2019 Senior Bowl: Offensive prospects who'll have great value later in 2019 NFL Draft
These offensive prospects likely won't go early in the draft but will have great value when they're picked
The 2019 NFL Draft will feature a defensive-heavy class of prospects, and many of the top offensive players are underclassmen.
That means this year's Senior Bowl isn't oozing with first-round picks on the offensive side of the ball. So what? How about zeroing in on some prospects who'll ultimately come with outstanding value later in the draft? Those are always fun to identify.
Keelan Doss, WR, UC Davis
After emerging as a budding star in 2016 with 10 receiving scores, Doss put back-to-back 110-plus catch seasons on his collegiate resume, and he topped 1,300 yards in each of the last two years.
At 6-foot-3 and around 210 pounds, he has an athletic frame that allows him to explode off the line, quickly gain then sustain speed downfield, contort his body to make receptions on inaccurate passes, and morph into a tall running back after the ball is in his hands.
It'll be interesting to monitor how much difficulty Doss' combination of length and athleticism gives the Senior Bowl cornerbacks next week.
Ryquell Armstead, RB, Temple
Armstead plays with a lot of controlled power. What I mean by that is he doesn't simply look for contact and lower his head every time he carries the football. When defenders get to him, they bounce off because he runs so hard. Armstead is a north-south back with light feet capable of delivering a quick spin move or efficient jump cut at the second level to make linebackers miss.

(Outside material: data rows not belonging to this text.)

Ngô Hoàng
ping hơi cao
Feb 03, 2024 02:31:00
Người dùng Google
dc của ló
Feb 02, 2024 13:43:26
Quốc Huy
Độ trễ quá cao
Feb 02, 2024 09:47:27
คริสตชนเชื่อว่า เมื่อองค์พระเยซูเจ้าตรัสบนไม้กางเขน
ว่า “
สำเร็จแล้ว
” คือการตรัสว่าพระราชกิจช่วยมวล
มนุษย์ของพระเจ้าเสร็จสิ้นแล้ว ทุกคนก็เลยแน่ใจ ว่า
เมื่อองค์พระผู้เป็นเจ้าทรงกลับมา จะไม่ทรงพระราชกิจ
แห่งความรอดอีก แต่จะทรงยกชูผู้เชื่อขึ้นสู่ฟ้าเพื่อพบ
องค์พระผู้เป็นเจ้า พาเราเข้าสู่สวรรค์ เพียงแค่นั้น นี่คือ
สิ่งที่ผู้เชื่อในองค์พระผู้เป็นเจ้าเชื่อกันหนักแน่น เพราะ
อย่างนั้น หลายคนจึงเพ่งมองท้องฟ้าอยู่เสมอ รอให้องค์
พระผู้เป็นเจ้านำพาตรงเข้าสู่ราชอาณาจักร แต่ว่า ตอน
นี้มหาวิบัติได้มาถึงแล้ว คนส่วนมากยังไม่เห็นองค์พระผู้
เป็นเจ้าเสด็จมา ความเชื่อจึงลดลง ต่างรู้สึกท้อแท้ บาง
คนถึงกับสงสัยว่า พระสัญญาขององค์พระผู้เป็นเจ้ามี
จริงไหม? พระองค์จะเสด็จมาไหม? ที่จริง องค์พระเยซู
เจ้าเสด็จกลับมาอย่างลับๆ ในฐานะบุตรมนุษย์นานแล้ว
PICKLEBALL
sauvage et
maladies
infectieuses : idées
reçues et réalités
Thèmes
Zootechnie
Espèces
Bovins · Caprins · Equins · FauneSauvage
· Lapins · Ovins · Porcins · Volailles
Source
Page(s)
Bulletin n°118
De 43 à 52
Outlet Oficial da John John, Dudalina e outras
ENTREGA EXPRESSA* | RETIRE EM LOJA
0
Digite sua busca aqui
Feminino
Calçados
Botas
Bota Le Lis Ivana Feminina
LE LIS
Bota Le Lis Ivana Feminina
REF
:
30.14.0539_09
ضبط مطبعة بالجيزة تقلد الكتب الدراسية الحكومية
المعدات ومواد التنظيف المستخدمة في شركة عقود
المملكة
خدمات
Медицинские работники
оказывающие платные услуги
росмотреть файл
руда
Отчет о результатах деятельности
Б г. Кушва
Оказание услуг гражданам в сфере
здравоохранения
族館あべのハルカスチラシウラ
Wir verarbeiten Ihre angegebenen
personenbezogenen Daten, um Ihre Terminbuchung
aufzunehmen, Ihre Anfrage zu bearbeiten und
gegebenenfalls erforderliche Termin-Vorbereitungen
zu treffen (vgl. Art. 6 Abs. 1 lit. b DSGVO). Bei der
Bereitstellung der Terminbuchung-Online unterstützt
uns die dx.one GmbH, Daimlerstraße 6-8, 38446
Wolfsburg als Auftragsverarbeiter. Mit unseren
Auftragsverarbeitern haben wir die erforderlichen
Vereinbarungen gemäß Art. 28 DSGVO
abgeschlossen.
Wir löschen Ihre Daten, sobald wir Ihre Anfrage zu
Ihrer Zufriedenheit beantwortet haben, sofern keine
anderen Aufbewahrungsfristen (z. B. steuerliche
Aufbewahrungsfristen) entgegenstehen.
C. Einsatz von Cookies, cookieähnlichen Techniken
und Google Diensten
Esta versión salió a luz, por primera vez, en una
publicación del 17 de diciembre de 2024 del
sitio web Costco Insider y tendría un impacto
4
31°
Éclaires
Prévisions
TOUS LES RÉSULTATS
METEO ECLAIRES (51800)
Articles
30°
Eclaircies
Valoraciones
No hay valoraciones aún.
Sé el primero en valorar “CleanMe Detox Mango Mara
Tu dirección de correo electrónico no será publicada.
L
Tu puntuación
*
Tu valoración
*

He's quicker than fast but sneaks through crevasses in the line between the tackles. Armstead won't hit many 50-yard home runs, but he's a blue-collar runner with deceptive athleticism who can be a quality No. 2 ball-carrier in the NFL because of his vision, wherewithal, and twitchiness.
Andre Dillard, OT, Washington State
Dillard needs to get stronger. There's no doubt about that. But he probably got more pass-protection reps than any other left tackle in the country over the past three seasons playing at Washington State, and his amazing athletic gifts allow him to stay under control and extraordinarily balanced essentially every time he's asked to block on a pass play.
He'll likely be tested the most against bull rushes, but if Dillard shows improved anchoring skills in Mobile, the Washington State star will prove his worth as a high-quality value pick in the 2019 class.
Myles Gaskin, RB, Washington
All Gaskin did in his four-year career with the Huskies was piece together four-straight 1,200-plus yard seasons with 57 rushing scores at a hefty 5.6 yards per pop.
He may not hit the 200-pound threshold, but Gaskin rarely takes big hits because of his subtle agility in tight quarters and has tremendous balance after absorbing contact. He's another "quicker than fast" back. I won't call him slow down the field though. Gaskin will beat some linebackers to the corner and once he gets there, he can shift it into top gear and get down the field in the hurry.
As his production indicates, Gaskin is simply a natural ball-carrier. He sees lanes before the blocks that open them are delivered, has a low center of gravity, and enough twitch to make dynamic cuts at all levels of the field. I won't be surprised if he's the most impressive back in Mobile.
David Sills, WR, West Virginia
The 6-foot-4, 210-pound Sills caught a ridiculous 33 touchdowns over the past two seasons. And while he's somewhat slight of frame, his long-striding style helps him create separation down the field.
While an occasional drop isn't unusual, Sills is an effortless hands-catcher with a gigantic catch radius. He wasn't pressed often in the Big 12, but flashed the ability to win there with hand work and basketball-like crossovers.
Sills could land early on Day 3 and as he takes the first year or so to get stronger and to learn to master running more routes, he could be very useful as a towering field stretcher -- even as a "big slot" -- right away at the NFL level.
Chuma Edoga, OT, USC
Listed at 6-4 and 295 pounds, it's easy to guess Edoga's weakness as a blocker when it comes to projecting him to the next level. He's not heavy enough and doesn't play with another power at the point of attack. However, he glides in pass-protection and has long limbs, the ideal blend of physical attributes to control edge-rushers and away from his frame where they can out-muscle him.
Edoga will likely go later in the draft because of his strength deficiency which, after a year or two in an NFL conditioning program, could be totally eradicated.